Caged Heat (Jonathan Demme, 1974)
Commerce: When Corman founded his production and distribution company New World Pictures in 1970, he began with what he knew worked: naked women. With New World’s second production, the Stephanie Rothman-directed The Student Nurses (1970), the company launched a five-movie cycle of “naughty nurse” adventures that served profitably in the early ’70s. Less than a year later, Jack Hill’s The Big Doll House (1971) inaugurated New World’s participation in the then-popular “women in prison” subgenre.
Art: In several interviews (including this one), Corman recalled, “Jonathan Demme took that assignment and said exactly that: ‘This is gonna be the best one ever made.’” This was the attitude that separated the highest class of Corman’s discoveries from the many others who faded away. An odd tonal mix of camp and violence, Caged Heat is loaded with nudity but pointedly avoids the rape scenes that were a staple of the genre and has the prison guards be women. It also has a socially conscious subplot about lobotomies a year before One Flew Over the Cuckoo’s Nest, and art-tinged dream sequences that Los Angeles Times critic Kevin Thomas compared favorably to Fellini. With a review like that, Demme was on his way.
Commerce: 75%
Art: 25%

Saint Jack (Peter Bogdanovich, 1979)
Commerce: Many famous filmmakers began their careers as Corman protégés; less repeated are the stories of those who met Corman again on the way back down. Critic-turned-filmmaker Peter Bogdanovich launched himself in Hollywood as an uncredited script-polisher on Corman’s The Wild Angels (1966), working his way up in Corman’s orbit to a first feature, the seminal Targets (1968). While Bogdanovich’s spectacular run in the early 1970s soured into a string of flops, the growing success of New World gave Corman the luxury to dip a toe in the arthouse. Alongside his successful American distribution of films by the European masters, Corman produced a few home-grown prestige pics, including I Never Promised You a Rose Garden (1977), Foxtrot (1979), and Bogdanovich’s project about a charming American pimp in Singapore. Always one to secure his investment, Corman ensured that even his art films still offered a little skin.
Art: It didn’t quite settle Bogdanovich’s wobbly career, but Saint Jack took him out of the Hollywood studio dreamworlds of his post-The Last Picture Show (1971) period into a style that was looser and earthier. Saint Jack benefits from its location filming, use of non-professional actors (including real-life sex workers), relaxed and improvisatory tone, and Ben Gazzara’s amiable but textured performance in the title role.
Commerce: 20%
Art: 80%

Suburbia (Penelope Spheeris, 1983)
Commerce: Low-budget exploitation producers like Corman survive by finding subjects that their better-funded competitors will not touch. One of Corman’s most successful interactions with the surrounding moment came when he correctly observed that Hollywood wasn’t taking the counterculture seriously. With The Wild Angels and The Trip (1967), he met the younger side of the generation gap on their terms, and was richly rewarded. Another generation later, Penelope Spheeris chronicled LA’s punk rock scene in the documentary The Decline of Western Civilization (1981), and for her first narrative feature, convinced Corman that she had found the new counterculture.

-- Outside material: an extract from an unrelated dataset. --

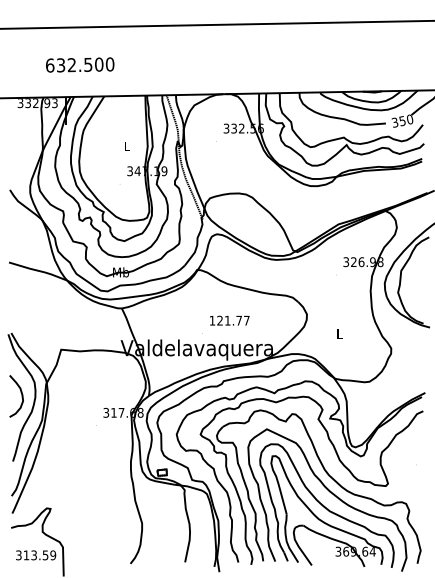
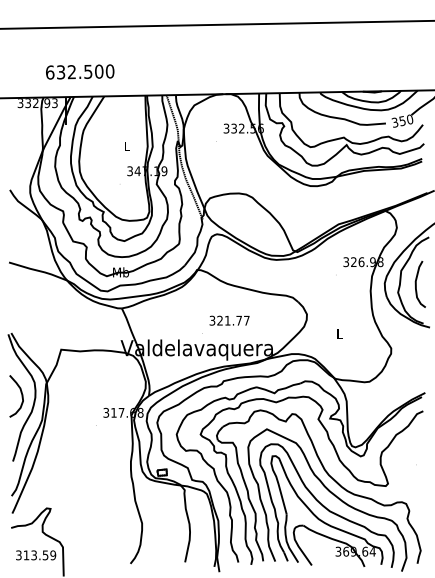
text at (80, 64) position: (80, 64) -> (80, 71)
curve at (416, 284): none -> present
text at (212, 320): 121.77 -> 321.77
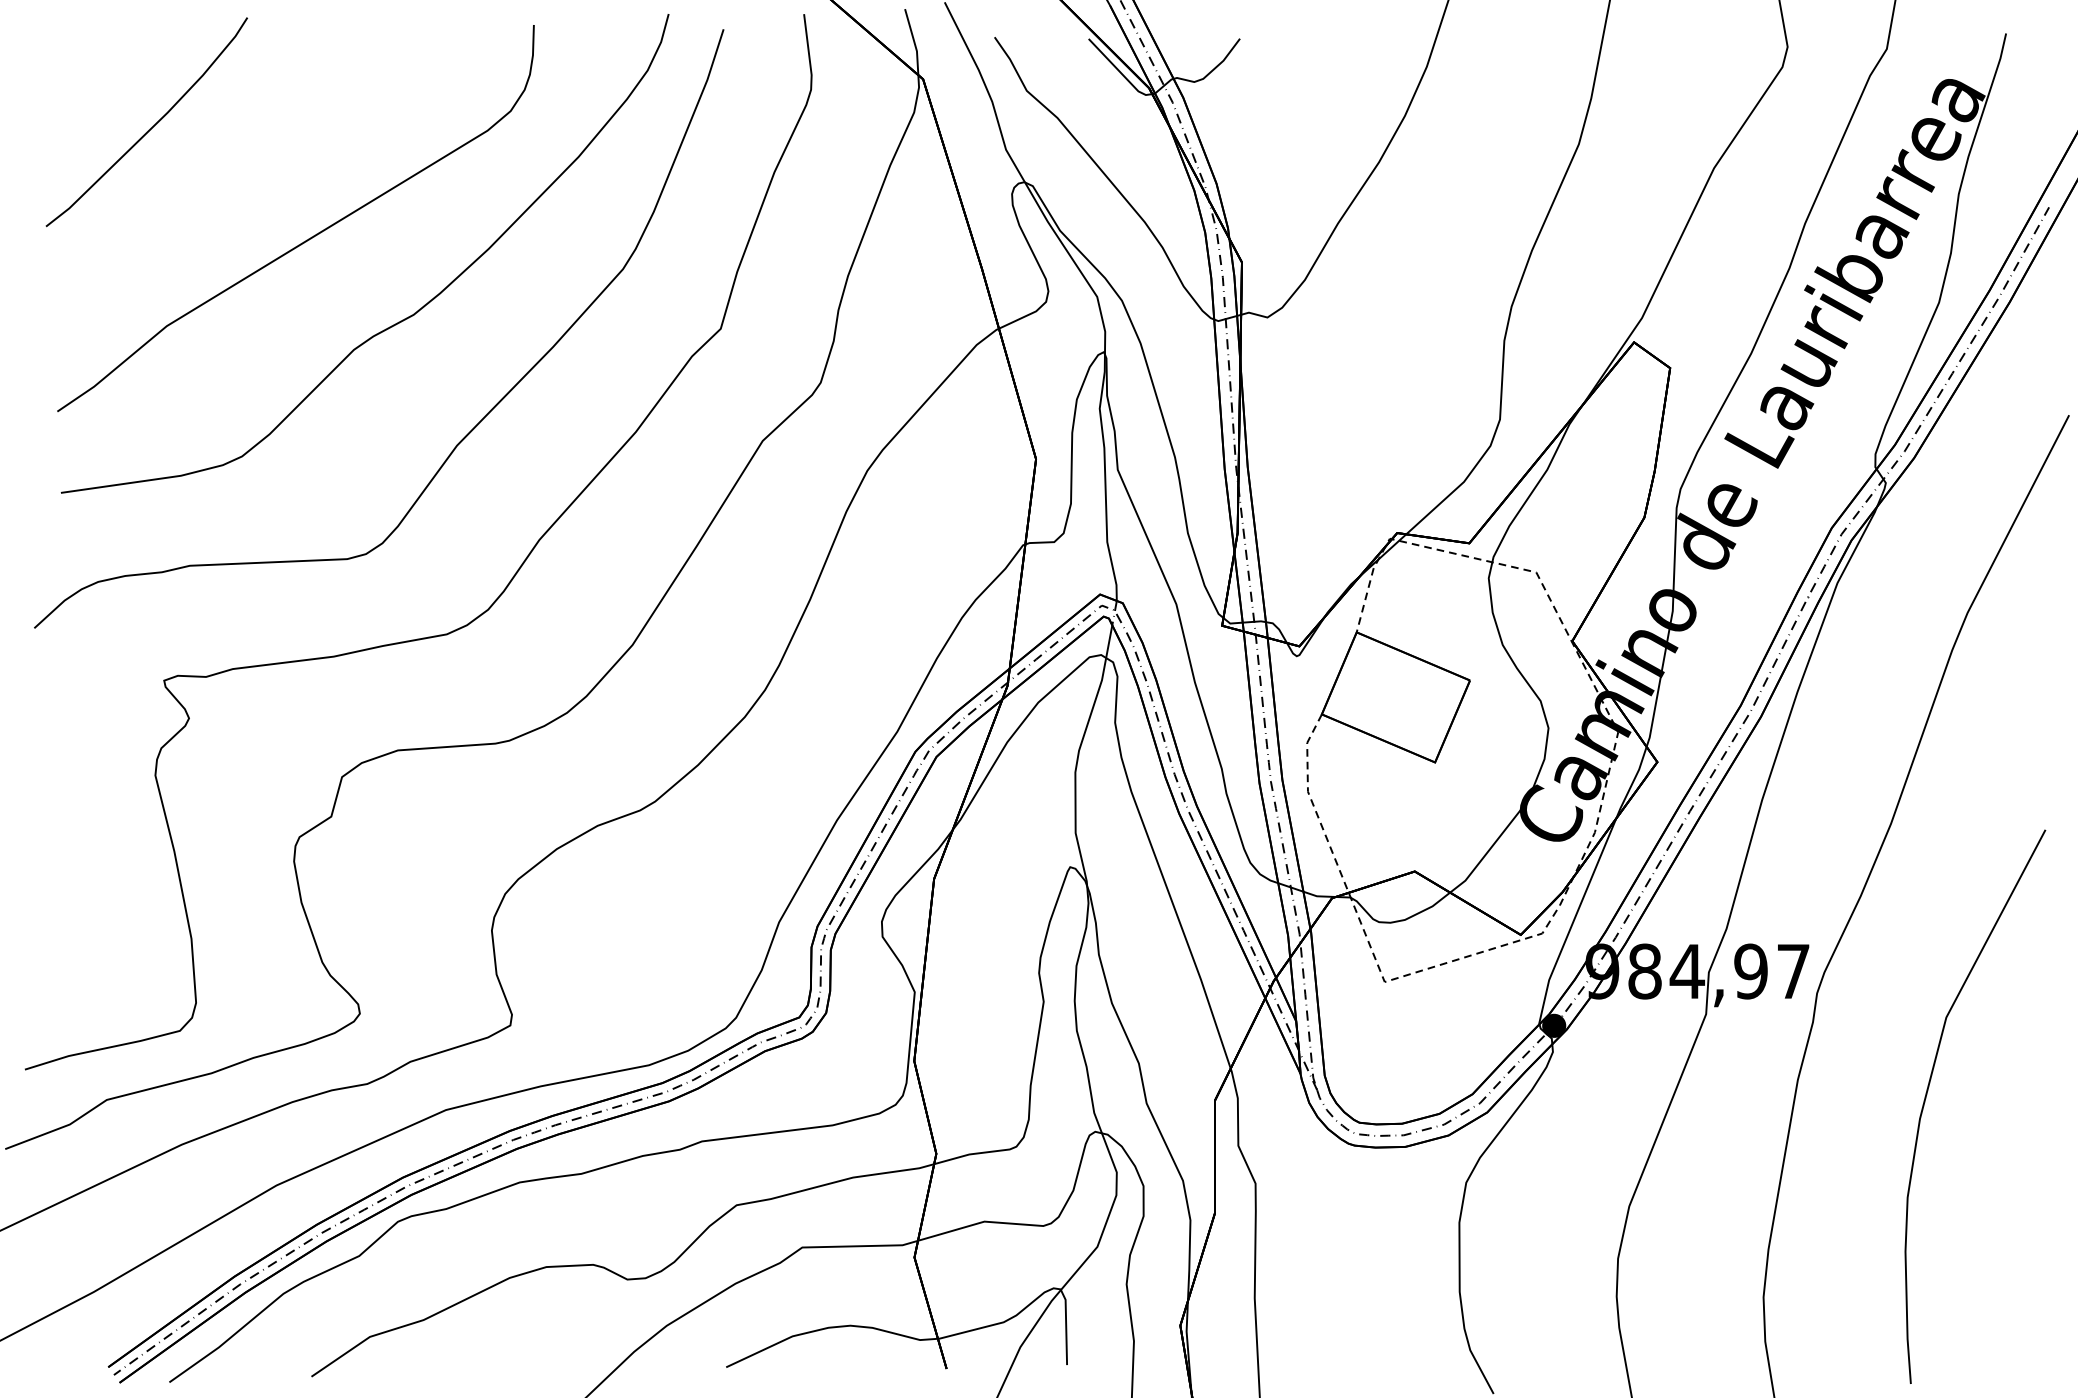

Art: Spheeris sets the tone in her opening scene, where a baby is mauled to death by a Rottweiler. Tough and without gloss, Suburbia carries over the ethnographic approach to its world that Spheeris began in her first documentary, built out of stories and observations from the LA punk world and cast with real denizens of the scene. The film’s sympathies are firmly with its suburban outcasts, and is only ever as ingratiating as they are.